Up by the broader media landscape.
So when you say I'm a woman and I have this much testosterone, well, first, there's a huge range within women, definitely into the male range, and there is no relationship between her having a competitive vantage over women with lower testosterone. So there are elite sis men with low testosterone lower than a given woman who's out competing her. So our bodies and biology is not this simple we thought it was, and it isn't. So we know that when you add testosterone to your natural levels, like doping, you tend to get bigger, stronger, faster. We also know that when you drop your testosterone levels, like trans women tend to do, you tend to get slower. But what your natural level is has no relationship to your sport performance, and we've been singling out that factor, testosterone against the scientific evidence.

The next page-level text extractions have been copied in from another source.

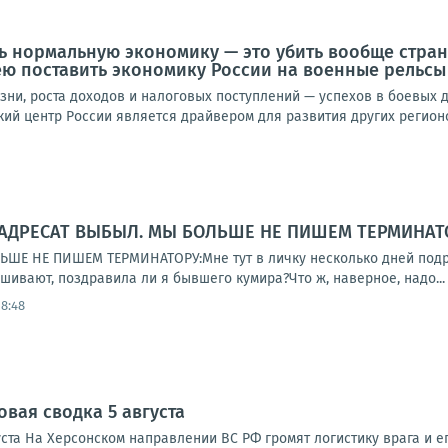
ть нормальную экономику — это убить вообще стра
ю поставить экономику России на военные рельсы
зни, роста доходов и налоговых поступлений — успехов в боевых 
й центр России является драйвером для развития других регионов
 АДРЕСАТ ВЫБЫЛ. МЫ БОЛЬШЕ НЕ ПИШЕМ ТЕРМИНАТ
ШЕ НЕ ПИШЕМ ТЕРМИНАТОРУ:Мне тут в личку несколько дней подря
ашивают, поздравила ли я бывшего кумира?Что ж, наверное, надо...
18:48
овая сводка 5 августа
ста На Херсонском направлении ВС РФ громят логистику врага и ег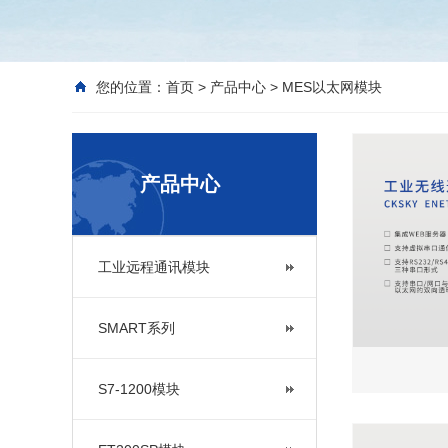
您的位置：
首页
>
产品中心
>
MES以太网模块
产品中心
工业远程通讯模块
SMART系列
S7-1200模块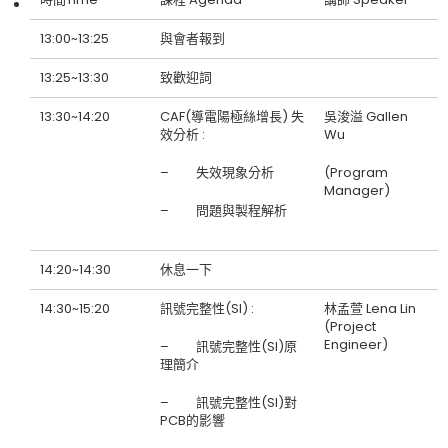
13:00~13:25
與會者報到
13:25~13:30
致歡迎詞
13:30~14:20
CAF(導電陽極絲增長) 失
吳浚溢 Gallen
效分析 :
Wu
– 失效現象分析
(Program
Manager)
– 問題與製程解析
14:20~14:30
休息一下
14:30~15:20
訊號完整性(SI) :
林孟萱 Lena Lin
(Project
Engineer)
– 訊號完整性(SI)原
理簡介
– 訊號完整性(SI)對
PCB的影響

But I'm a little confused, and forgive me if I'm slow to understand this. You just said the natural level doesn't give you an advantage or a disadvantage, but you said if people do have an addition or subtraction of it, then it does give you a disadvantage or an advantage.
Well, it affects things.
So for example, like my body doesn't produce testosterone, and it hasn't for a decade, but I switch sports from a road cycling event to a track power event, and I switched training, and I put on twenty five pounds of muscle, and I went from being able to squat one seventy to.
Three seventy five.
So I don't produce a testosterone and I squat a lot and that's just because I change training. So it's not so simple as Okay, if you drop your testosterone, you will get weaker. Because if you change your training, your diet, your rest and recovery, your sport you're performing can change.
Your body will change. It seems like we're always going to end up in a cul de sac because many people use it as a cudgel. I've realized to scare people. Oh, the transgenders are coming for you. Your bathroom is your sports and everything the careful what you say, but it feels like there are many discussions to be had. It feels like, as you said, you know, the research of the science, everything hasn't caught up. But I appreciate you for coming on the show and discussing this with us. Thank you so much for joining me.